1. Superordinate goals — Aim(A)

The CDS must believe in an organization’s superordinate goals – or the guiding concepts/values. These superordinate goals could be either in the form of written mission statements or unwritten shared values. Ensuring this must precede any discussions that a CDS has with division/branch heads on the exact objectives of machine learning or data analysis.

2.  Structure — Data(D)

Data collection and analysis depend on the structure of the firm. Examples of structures could be

  1. Customer structure – one division to serve all customers of type A, and another to serve all of type B (some form of market segmentation).
  2. Geographic structure – one division for each geographic unit.
  3. Functional structure – differentiate between sales, marketing, IT, operations or broadly between front, middle and back office.

Both the data collection phase as well as feature selection phase (a data science term to indicate predictors) are contingent on the structure of the firm.

3. Strategy and Style — Lever (L) and Implement (I)

The style of the company refers to the mindset of its leaders and executives. For example, would they rather “move fast and break early” or “move cautiously and deliver a sturdy product”. This can be ascertained by the CDS in collaboration with other C-suite executives. This again reinforces the point that the CDS role is not a purely technical role to be filled by a machine learning expert; it calls for – like other senior management roles – an amalgamation of soft and hard skills in one’s domain of expertise.

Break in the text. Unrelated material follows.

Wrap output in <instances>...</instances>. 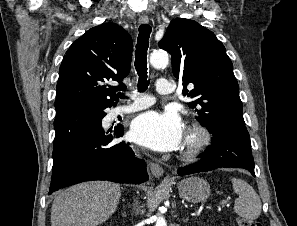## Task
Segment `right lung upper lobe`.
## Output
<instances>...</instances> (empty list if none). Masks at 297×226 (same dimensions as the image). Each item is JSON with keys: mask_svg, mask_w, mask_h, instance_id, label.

4. Staff and Skills — Lever (L), Data (D) and Implement (I)

Skill set of the company personnel influences the ALDI framework in multiple ways. If the teams are quantitative, we can expect robust statistical sampling and better data collection – not to mention a smaller dedicated team under the CDS. A quantitatively skilled senior management (say at a quant hedge fund) would be more receptive to Bayesian analysis and results from black-box techniques (e.g. bagging/boosting over multiple models) whereas a non-quantitative senior management team might remain skeptical about the efficacies of these models based solely on their not being able to decipher them. At the same time, qualitative domain-oriented skill set of the firm’s front office personnel will determine what can and what cannot be implemented; and the CDS will have to factor that into his/her final recommendations.

5. Systems — Data (D)

By systems, I refer to the aggregate of information collection and analysis systems in use within the firm. The CDS must have overarching responsibility over business/market intelligence, data collection/processing (including database systems and Extract-Transform-Load functionality) apart from the putative data science teams. In some organizations, this may be accomplished with a matrix system of control.



R. H. Waterman Jr,  T. J. Peters and J. R. Phillips, “Structure is not organization”, Business Horizons, June 1980.


I wish to thank Dr. Rajesh T Krishnamachari for our discussions on this topic.